Reports state that the market for artificial intelligence in agriculture can grow to 11.2 billion by 2030. However, companies need to refocus on building technology that can be used by the farmer, with a clear explanation of how each machine can help advance a farmers farming process.

Improve connectivity in rural areas

When it comes to connectivity in rural areas, India is still building the infrastructure. Without access to the internet, the farming community does not get the guidance it needs about how technology and modern machinery can help them. The disconnectivity further makes the concept of using new machinery and the assistance of modern technology to predict how to yield a better crop more alien for the farming community. Longer distances also affect the perishable goods like fruits and vegetables during transportation. For these situations, the concepts like solar portable cold storages need to be introduced as a basic appliance for use. The government needs to redefine “rural infrastructure” to include connectivity to power grids and access to the internet for the rural parts of the country.

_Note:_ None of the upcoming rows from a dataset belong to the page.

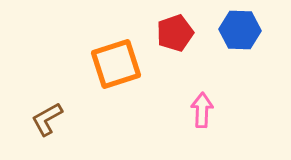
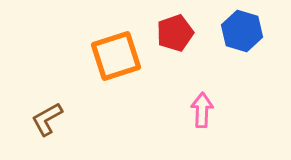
blue hexagon: moved 2 px right, 1 px down; rotated 15 degrees clockwise
orange square: moved 8 px up
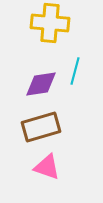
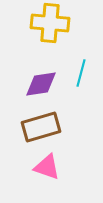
cyan line: moved 6 px right, 2 px down
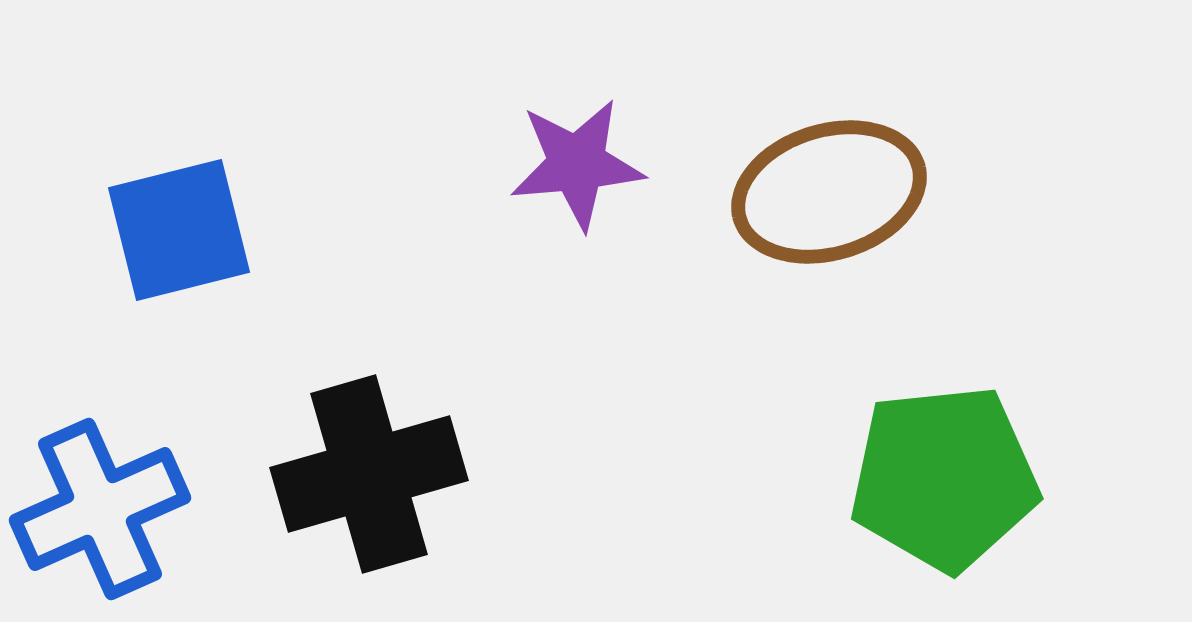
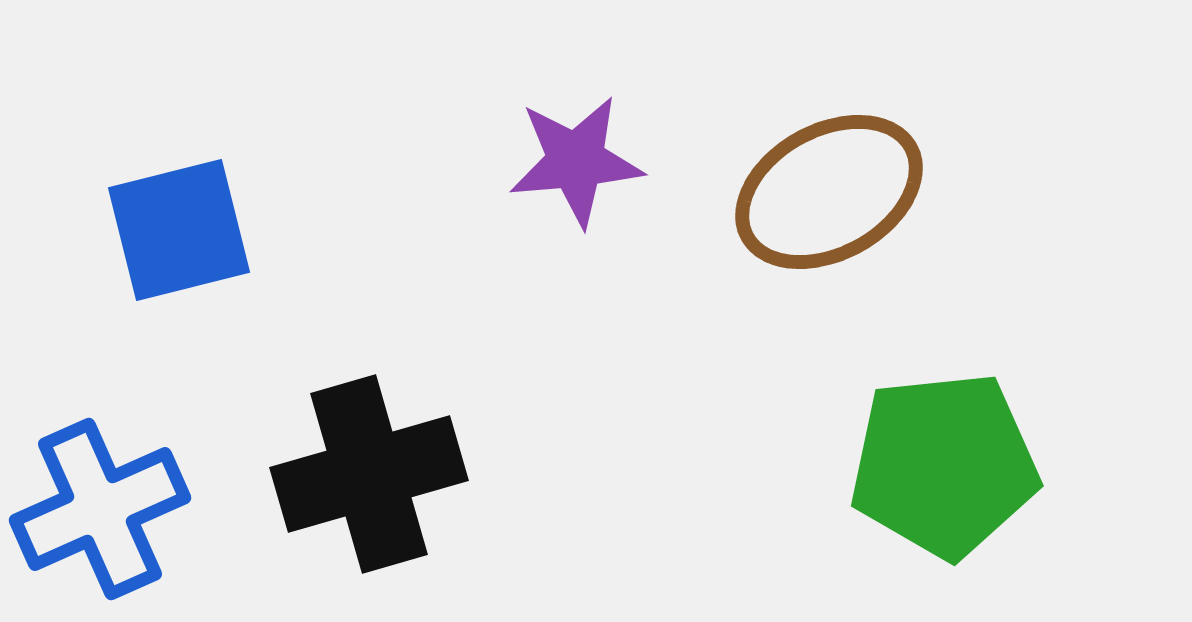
purple star: moved 1 px left, 3 px up
brown ellipse: rotated 12 degrees counterclockwise
green pentagon: moved 13 px up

Make technology affordable.

Most farmers in India are under a large amount of debt because of the loans they take in the hopes of yielding a successful crop. New equipment and technology come at an additional price, making it a financial risk most farmers would not consider. A major transformation in rural areas for farming can be brought only by the use of self-sustaining renewable energy infrastructure and products. Another alternative is to fund and give certain liberties to agri-tech companies that encourage them to assist the farming community by granting them access to the machinery at nominal costs.

The farming community needs to upskill their knowledge.

For years the farming community has worked in a certain way, using specific techniques and following seasonal changes to decide when to sow their crops and work their fields. While the rest of the country moved with the evolution of technology, the remote location of most of the farming community kept them away from the technological progress made. Government should encourage and lay down roadmaps for the farming community to upskill themselves, in practices like low-cost organic farming and adoption of industry innovation.

It is essential to consider the drawbacks the farming community faces in India. The technology built to help the farming community needs to be designed around their skill set and capabilities. Only then will the farming community accept and transition to using modern machinery for their farming needs.